### RECORDS TO USE ###
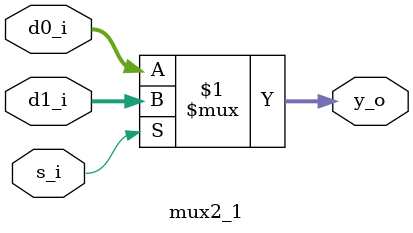
<source format=sv>

module mux2_1 #(
    parameter int WIDTH = 8
) (
    input logic [WIDTH-1:0] d0_i,
    input logic [WIDTH-1:0] d1_i,
    input logic s_i,
    output logic [WIDTH-1:0] y_o
);

  //-Assignement

  assign y_o = s_i ? d1_i : d0_i;

endmodule

</source>
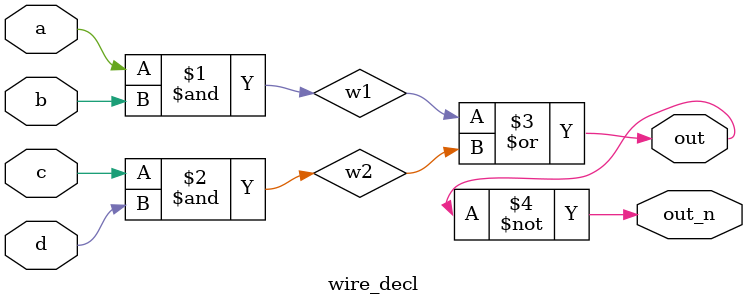
<source format=v>
module wire_decl (
	input a,
	input b,
	input c,
	input d,
	output out,
	output out_n );
 	
	wire w1, w2;
	assign w1 = a&b;
	assign w2 = c&d;
	assign out = w1|w2;
	assign out_n = ~out;
	
endmodule
</source>
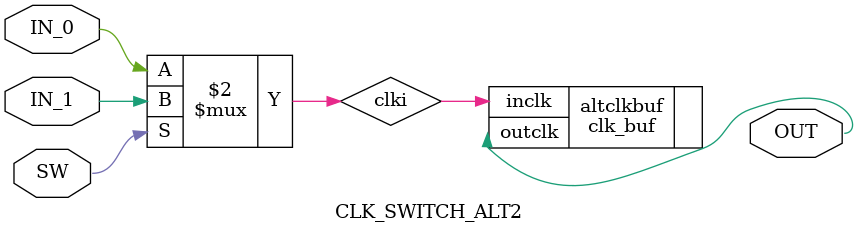
<source format=v>


module CLK_SWITCH_ALT (   
input       IN_0,
input       IN_1,
input       SW  ,
output      OUT 

);

clk_mux altclkmux(
	.clkselect(SW),
	.inclk0x(IN_0),
	.inclk1x(IN_1),
	.outclk(OUT));

endmodule

module CLK_SWITCH (   
input       IN_0,
input       IN_1,
input       SW  ,
output      OUT 

);

assign OUT = (SW==1'b0)?IN_0:IN_1;
endmodule


module CLK_SWITCH_ALT2 (   
input       IN_0,
input       IN_1,
input       SW  ,
output      OUT 

);

wire clki;
assign clki = (SW==1'b0)?IN_0:IN_1;

clk_buf altclkbuf(
	.inclk(clki),
	.outclk(OUT));
	
endmodule

</source>
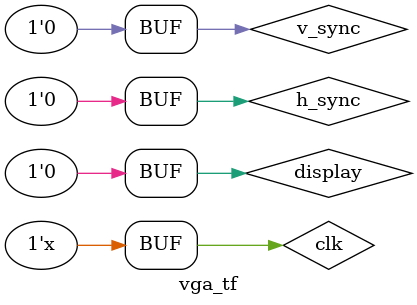
<source format=v>
`timescale 1ns / 1ps

module vga_tf;

reg clk = 0;
wire [9:0] x;
wire [8:0] y;
wire h_sync = 0;
wire v_sync = 0;
wire display = 0;

vga VGA( 
    .px_clk (clk),  
    .h_sync (h_sync),
    .v_sync (v_sync), 
    .x (x), 
    .y (y), 
    .display (display)
  );
  
 always #5 clk = ~clk;

endmodule

</source>
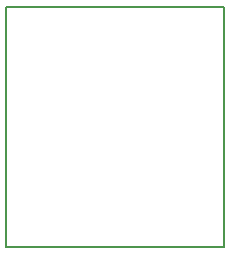
<source format=gbr>
G04 DipTrace 2.4.0.2*
%INBoardOutline.gbr*%
%MOIN*%
%ADD11C,0.006*%
%FSLAX44Y44*%
G04*
G70*
G90*
G75*
G01*
%LNBoardOutline*%
%LPD*%
X3940Y11940D2*
D11*
Y4440D1*
Y3940D1*
X11190D1*
Y11940D1*
X3940D1*
M02*

</source>
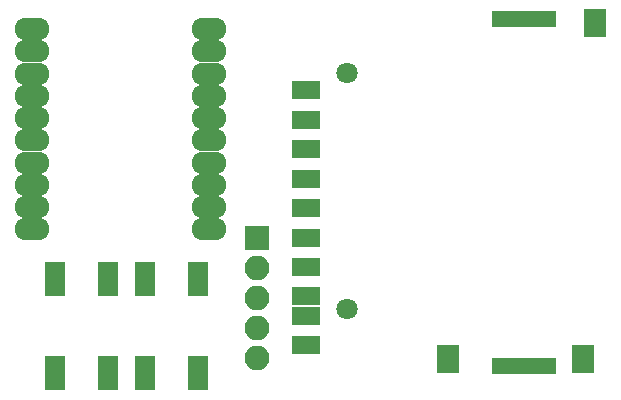
<source format=gbr>
G04 #@! TF.FileFunction,Soldermask,Top*
%FSLAX46Y46*%
G04 Gerber Fmt 4.6, Leading zero omitted, Abs format (unit mm)*
G04 Created by KiCad (PCBNEW 4.0.4-stable) date 04/15/18 13:16:19*
%MOMM*%
%LPD*%
G01*
G04 APERTURE LIST*
%ADD10C,0.100000*%
%ADD11R,2.100000X2.100000*%
%ADD12O,2.100000X2.100000*%
%ADD13O,2.940000X1.924000*%
%ADD14R,1.670000X2.940000*%
%ADD15R,5.400000X1.400000*%
%ADD16R,1.900000X2.400000*%
%ADD17C,1.800000*%
%ADD18R,2.400000X1.500000*%
G04 APERTURE END LIST*
D10*
D11*
X151130000Y-109220000D03*
D12*
X151130000Y-111760000D03*
X151130000Y-114300000D03*
X151130000Y-116840000D03*
X151130000Y-119380000D03*
D13*
X132080000Y-99060000D03*
X132080000Y-97180000D03*
X132080000Y-100940000D03*
X132080000Y-102820000D03*
X132080000Y-104700000D03*
X132080000Y-106580000D03*
X132080000Y-108460000D03*
X132080000Y-95300000D03*
X132080000Y-93420000D03*
X132080000Y-91540000D03*
X147080000Y-108460000D03*
X147080000Y-106580000D03*
X147080000Y-104700000D03*
X147080000Y-102820000D03*
X147080000Y-100940000D03*
X147080000Y-99060000D03*
X147080000Y-97180000D03*
X147080000Y-95300000D03*
X147080000Y-93420000D03*
X147080000Y-91540000D03*
D14*
X134040000Y-120650000D03*
X134040000Y-112650000D03*
X138540000Y-112650000D03*
X138540000Y-120650000D03*
X141660000Y-120650000D03*
X141660000Y-112650000D03*
X146160000Y-112650000D03*
X146160000Y-120650000D03*
D15*
X173750000Y-120045000D03*
D16*
X179750000Y-91045000D03*
X178750000Y-119445000D03*
X167250000Y-119445000D03*
D17*
X158750000Y-115245000D03*
D18*
X155250000Y-118295000D03*
X155250000Y-115795000D03*
X155250000Y-114095000D03*
X155250000Y-111695000D03*
X155250000Y-109195000D03*
X155250000Y-106695000D03*
X155250000Y-104195000D03*
X155250000Y-101695000D03*
X155250000Y-99195000D03*
X155250000Y-96695000D03*
D17*
X158750000Y-95245000D03*
D15*
X173750000Y-90645000D03*
M02*

</source>
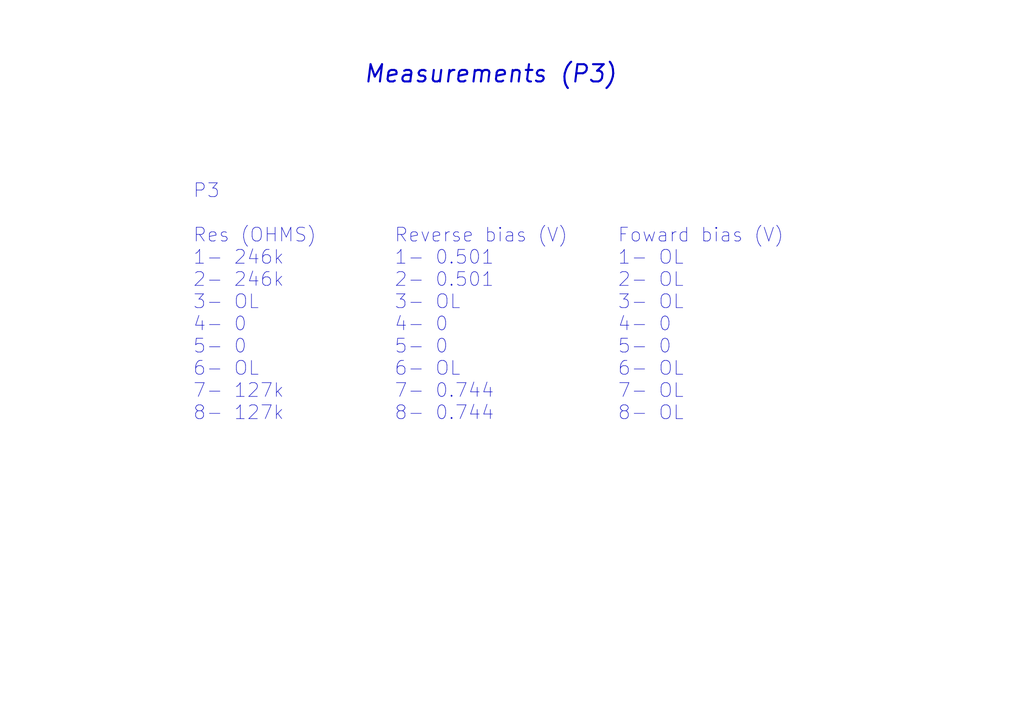
<source format=kicad_sch>
(kicad_sch
	(version 20231120)
	(generator "eeschema")
	(generator_version "8.0")
	(uuid "33b00513-478e-4895-a08b-08c61aa0ddc7")
	(paper "A4")
	(title_block
		(title "X BOARD LG PLASMA TV PANEL")
		(date "2025-04-03")
		(rev "1.0")
		(comment 1 "Author: Fábio Pereira da Silva")
		(comment 2 "Measurements (P3)")
	)
	(lib_symbols)
	(text "Measurements (P3)"
		(exclude_from_sim no)
		(at 142.24 21.59 0)
		(effects
			(font
				(size 5 5)
				(thickness 0.6)
				(bold yes)
				(italic yes)
			)
		)
		(uuid "1688616b-e76b-41c3-b5c8-d83f3c9f31ee")
	)
	(text "\n\nFoward bias (V)\n1- OL\n2- OL\n3- OL\n4- 0\n5- 0\n6- OL\n7- OL\n8- OL"
		(exclude_from_sim no)
		(at 179.07 87.63 0)
		(effects
			(font
				(size 4 4)
			)
			(justify left)
		)
		(uuid "2acd6fae-16d8-4cb3-81d7-2bc69a92a3a2")
	)
	(text "\n\nReverse bias (V)\n1- 0.501\n2- 0.501\n3- OL\n4- 0\n5- 0\n6- OL\n7- 0.744\n8- 0.744"
		(exclude_from_sim no)
		(at 114.3 87.63 0)
		(effects
			(font
				(size 4 4)
			)
			(justify left)
		)
		(uuid "53e94614-9f8e-4f36-a5cb-a61a62a472ef")
	)
	(text "P3\n\nRes (OHMS)\n1- 246k\n2- 246k\n3- OL\n4- 0\n5- 0\n6- OL\n7- 127k\n8- 127k"
		(exclude_from_sim no)
		(at 55.88 87.63 0)
		(effects
			(font
				(size 4 4)
			)
			(justify left)
		)
		(uuid "fd60a832-66ec-43c9-bf28-ba28e5caf3ba")
	)
)

</source>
###
» YOUR ASSIGNMENT
Could the entries above be restated word for word, with the pictures left out?

» SOLUTION TO THIS PROBLEM
<source format=sv>

module mux2_1 #(
    parameter int WIDTH = 8
) (
    input logic [WIDTH-1:0] d0_i,
    input logic [WIDTH-1:0] d1_i,
    input logic s_i,
    output logic [WIDTH-1:0] y_o
);

  //-Assignement

  assign y_o = s_i ? d1_i : d0_i;

endmodule

</source>
<source format=v>
module wire_decl (
	input a,
	input b,
	input c,
	input d,
	output out,
	output out_n );
 	
	wire w1, w2;
	assign w1 = a&b;
	assign w2 = c&d;
	assign out = w1|w2;
	assign out_n = ~out;
	
endmodule
</source>
<source format=v>


module CLK_SWITCH_ALT (   
input       IN_0,
input       IN_1,
input       SW  ,
output      OUT 

);

clk_mux altclkmux(
	.clkselect(SW),
	.inclk0x(IN_0),
	.inclk1x(IN_1),
	.outclk(OUT));

endmodule

module CLK_SWITCH (   
input       IN_0,
input       IN_1,
input       SW  ,
output      OUT 

);

assign OUT = (SW==1'b0)?IN_0:IN_1;
endmodule


module CLK_SWITCH_ALT2 (   
input       IN_0,
input       IN_1,
input       SW  ,
output      OUT 

);

wire clki;
assign clki = (SW==1'b0)?IN_0:IN_1;

clk_buf altclkbuf(
	.inclk(clki),
	.outclk(OUT));
	
endmodule

</source>
<source format=v>
`timescale 1ns / 1ps

module vga_tf;

reg clk = 0;
wire [9:0] x;
wire [8:0] y;
wire h_sync = 0;
wire v_sync = 0;
wire display = 0;

vga VGA( 
    .px_clk (clk),  
    .h_sync (h_sync),
    .v_sync (v_sync), 
    .x (x), 
    .y (y), 
    .display (display)
  );
  
 always #5 clk = ~clk;

endmodule

</source>
<source format=gbr>
G04 DipTrace 2.4.0.2*
%INBoardOutline.gbr*%
%MOIN*%
%ADD11C,0.006*%
%FSLAX44Y44*%
G04*
G70*
G90*
G75*
G01*
%LNBoardOutline*%
%LPD*%
X3940Y11940D2*
D11*
Y4440D1*
Y3940D1*
X11190D1*
Y11940D1*
X3940D1*
M02*

</source>
<source format=gbr>
G04 #@! TF.FileFunction,Soldermask,Top*
%FSLAX46Y46*%
G04 Gerber Fmt 4.6, Leading zero omitted, Abs format (unit mm)*
G04 Created by KiCad (PCBNEW 4.0.4-stable) date 04/15/18 13:16:19*
%MOMM*%
%LPD*%
G01*
G04 APERTURE LIST*
%ADD10C,0.100000*%
%ADD11R,2.100000X2.100000*%
%ADD12O,2.100000X2.100000*%
%ADD13O,2.940000X1.924000*%
%ADD14R,1.670000X2.940000*%
%ADD15R,5.400000X1.400000*%
%ADD16R,1.900000X2.400000*%
%ADD17C,1.800000*%
%ADD18R,2.400000X1.500000*%
G04 APERTURE END LIST*
D10*
D11*
X151130000Y-109220000D03*
D12*
X151130000Y-111760000D03*
X151130000Y-114300000D03*
X151130000Y-116840000D03*
X151130000Y-119380000D03*
D13*
X132080000Y-99060000D03*
X132080000Y-97180000D03*
X132080000Y-100940000D03*
X132080000Y-102820000D03*
X132080000Y-104700000D03*
X132080000Y-106580000D03*
X132080000Y-108460000D03*
X132080000Y-95300000D03*
X132080000Y-93420000D03*
X132080000Y-91540000D03*
X147080000Y-108460000D03*
X147080000Y-106580000D03*
X147080000Y-104700000D03*
X147080000Y-102820000D03*
X147080000Y-100940000D03*
X147080000Y-99060000D03*
X147080000Y-97180000D03*
X147080000Y-95300000D03*
X147080000Y-93420000D03*
X147080000Y-91540000D03*
D14*
X134040000Y-120650000D03*
X134040000Y-112650000D03*
X138540000Y-112650000D03*
X138540000Y-120650000D03*
X141660000Y-120650000D03*
X141660000Y-112650000D03*
X146160000Y-112650000D03*
X146160000Y-120650000D03*
D15*
X173750000Y-120045000D03*
D16*
X179750000Y-91045000D03*
X178750000Y-119445000D03*
X167250000Y-119445000D03*
D17*
X158750000Y-115245000D03*
D18*
X155250000Y-118295000D03*
X155250000Y-115795000D03*
X155250000Y-114095000D03*
X155250000Y-111695000D03*
X155250000Y-109195000D03*
X155250000Y-106695000D03*
X155250000Y-104195000D03*
X155250000Y-101695000D03*
X155250000Y-99195000D03*
X155250000Y-96695000D03*
D17*
X158750000Y-95245000D03*
D15*
X173750000Y-90645000D03*
M02*

</source>
<source format=kicad_sch>
(kicad_sch
	(version 20231120)
	(generator "eeschema")
	(generator_version "8.0")
	(uuid "33b00513-478e-4895-a08b-08c61aa0ddc7")
	(paper "A4")
	(title_block
		(title "X BOARD LG PLASMA TV PANEL")
		(date "2025-04-03")
		(rev "1.0")
		(comment 1 "Author: Fábio Pereira da Silva")
		(comment 2 "Measurements (P3)")
	)
	(lib_symbols)
	(text "Measurements (P3)"
		(exclude_from_sim no)
		(at 142.24 21.59 0)
		(effects
			(font
				(size 5 5)
				(thickness 0.6)
				(bold yes)
				(italic yes)
			)
		)
		(uuid "1688616b-e76b-41c3-b5c8-d83f3c9f31ee")
	)
	(text "\n\nFoward bias (V)\n1- OL\n2- OL\n3- OL\n4- 0\n5- 0\n6- OL\n7- OL\n8- OL"
		(exclude_from_sim no)
		(at 179.07 87.63 0)
		(effects
			(font
				(size 4 4)
			)
			(justify left)
		)
		(uuid "2acd6fae-16d8-4cb3-81d7-2bc69a92a3a2")
	)
	(text "\n\nReverse bias (V)\n1- 0.501\n2- 0.501\n3- OL\n4- 0\n5- 0\n6- OL\n7- 0.744\n8- 0.744"
		(exclude_from_sim no)
		(at 114.3 87.63 0)
		(effects
			(font
				(size 4 4)
			)
			(justify left)
		)
		(uuid "53e94614-9f8e-4f36-a5cb-a61a62a472ef")
	)
	(text "P3\n\nRes (OHMS)\n1- 246k\n2- 246k\n3- OL\n4- 0\n5- 0\n6- OL\n7- 127k\n8- 127k"
		(exclude_from_sim no)
		(at 55.88 87.63 0)
		(effects
			(font
				(size 4 4)
			)
			(justify left)
		)
		(uuid "fd60a832-66ec-43c9-bf28-ba28e5caf3ba")
	)
)

</source>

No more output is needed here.